What Do Your Family Gatherings Teach Your Children About Tolerance and Kindness?

March 4, 2009
By Renee Payan Wong, Webmaster, Support4Change.com

Arlene will be on hiatus from the Support4Change Blog, while working on the Better Tomorrows Program. In the meantime, I will provide you with what I think of as Arlene’s “Greatest Hits.”

This article is from Support4Change’s sister-site, ChildhoodAffirmations.com

As we deal with chaos in the world at large, we become increasingly aware of how precious are the relationships we have with not only our children, but our brothers, sisters, parents, grandparents, aunts, uncles, cousins, nieces, and nephews. We plan to “get-togethers,” even though this can bring out the most annoying traits of siblings and feuding relatives.

 

Treating even the most quirky and obnoxious family member with the greatest kindness possible can powerfully demonstrate to your children compassion and acceptance of the imperfections common to all of us. On the other hand, continuing to revisit old wounds and grudges, or demanding others behave as we want them to behave, teaches intolerance and an unwillingness to forgive.

Since our children have an exquisite way of mirroring the behavior we show others (especially those traits we most dislike about ourselves), we would do well to carefully consider how we treat family, as well as friends when we are together.

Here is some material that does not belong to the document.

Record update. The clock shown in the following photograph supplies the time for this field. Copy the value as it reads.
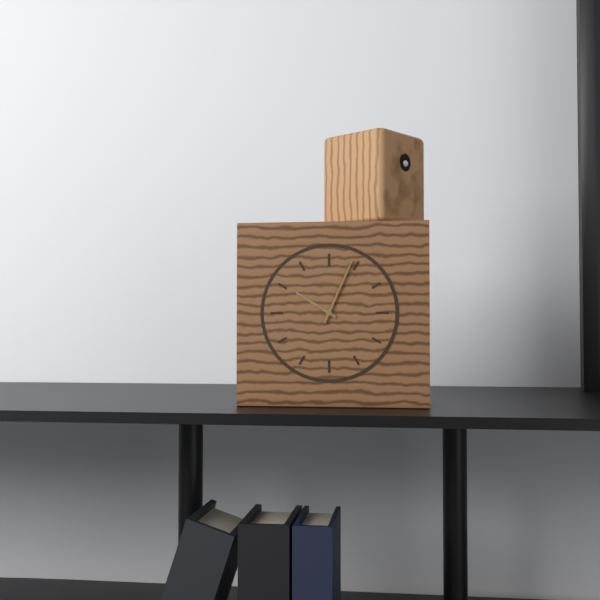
10:04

Just as important, what we say about others behind their backs, on the way to a gathering and on the way home.

I’ve been long amused by our tendency to expect other people to tolerant our idiosyncrasies and periodic poor behavior, while at the same time being unwilling to extend that acceptance to others — even if, especially if, those people are in our family. Likewise, we expect other nations to be forgiving of our own country’s shortcomings, but we are quick to criticize the choices other nations and other cultures.

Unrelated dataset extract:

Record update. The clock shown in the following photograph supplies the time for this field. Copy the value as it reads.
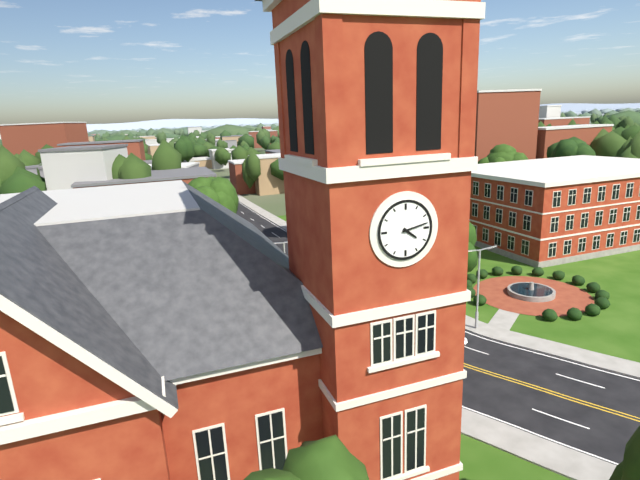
4:13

What are you teaching your children about tolerance, compassion, and kindness by the actions and words you use in your own family?

Forgiveness is the act of admitting we are like other people.

—Christina Baldwin

 

I think one should forgive and remember… . If you forgive and forget in the usual sense, you’re just driving what you remember into the subconscious; it stays there and festers. But to look, even regularly, upon what you remember and know you’ve forgiven is achievement.